Data for review
◆ ◆ ◆ ◆

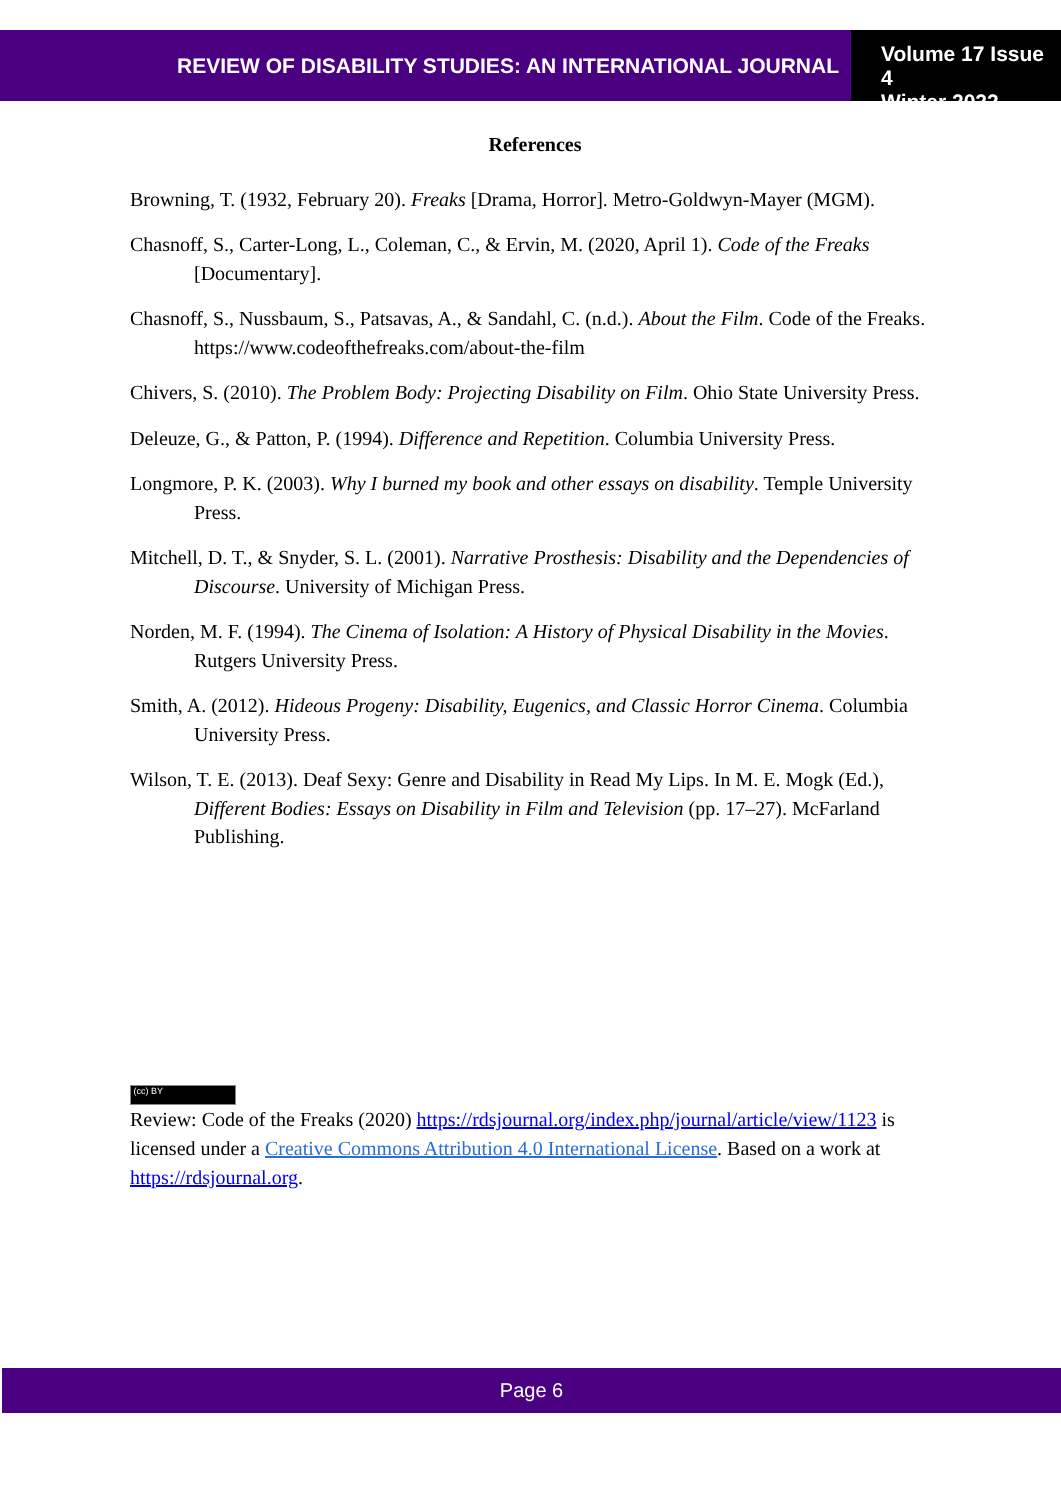REVIEW OF DISABILITY STUDIES: AN INTERNATIONAL JOURNAL
Volume 17 Issue 4
Winter 2022
References
Browning, T. (1932, February 20). Freaks [Drama, Horror]. Metro-Goldwyn-Mayer (MGM).
Chasnoff, S., Carter-Long, L., Coleman, C., & Ervin, M. (2020, April 1). Code of the Freaks [Documentary].
Chasnoff, S., Nussbaum, S., Patsavas, A., & Sandahl, C. (n.d.). About the Film. Code of the Freaks. https://www.codeofthefreaks.com/about-the-film
Chivers, S. (2010). The Problem Body: Projecting Disability on Film. Ohio State University Press.
Deleuze, G., & Patton, P. (1994). Difference and Repetition. Columbia University Press.
Longmore, P. K. (2003). Why I burned my book and other essays on disability. Temple University Press.
Mitchell, D. T., & Snyder, S. L. (2001). Narrative Prosthesis: Disability and the Dependencies of Discourse. University of Michigan Press.
Norden, M. F. (1994). The Cinema of Isolation: A History of Physical Disability in the Movies. Rutgers University Press.
Smith, A. (2012). Hideous Progeny: Disability, Eugenics, and Classic Horror Cinema. Columbia University Press.
Wilson, T. E. (2013). Deaf Sexy: Genre and Disability in Read My Lips. In M. E. Mogk (Ed.), Different Bodies: Essays on Disability in Film and Television (pp. 17–27). McFarland Publishing.
(cc) BY
Review: Code of the Freaks (2020) https://rdsjournal.org/index.php/journal/article/view/1123 is licensed under a Creative Commons Attribution 4.0 International License. Based on a work at https://rdsjournal.org.
Page 6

◆ ◆ ◆ ◆

Problem statement
Write out again exactly the lines from the start of the data above through the line containing "Deleuze, G., &", inclusive, excluding any pictures.

Written response
REVIEW OF DISABILITY STUDIES: AN INTERNATIONAL JOURNAL
Volume 17 Issue 4
Winter 2022
References
Browning, T. (1932, February 20). Freaks [Drama, Horror]. Metro-Goldwyn-Mayer (MGM).
Chasnoff, S., Carter-Long, L., Coleman, C., & Ervin, M. (2020, April 1). Code of the Freaks [Documentary].
Chasnoff, S., Nussbaum, S., Patsavas, A., & Sandahl, C. (n.d.). About the Film. Code of the Freaks. https://www.codeofthefreaks.com/about-the-film
Chivers, S. (2010). The Problem Body: Projecting Disability on Film. Ohio State University Press.
Deleuze, G., & Patton, P. (1994). Difference and Repetition. Columbia University Press.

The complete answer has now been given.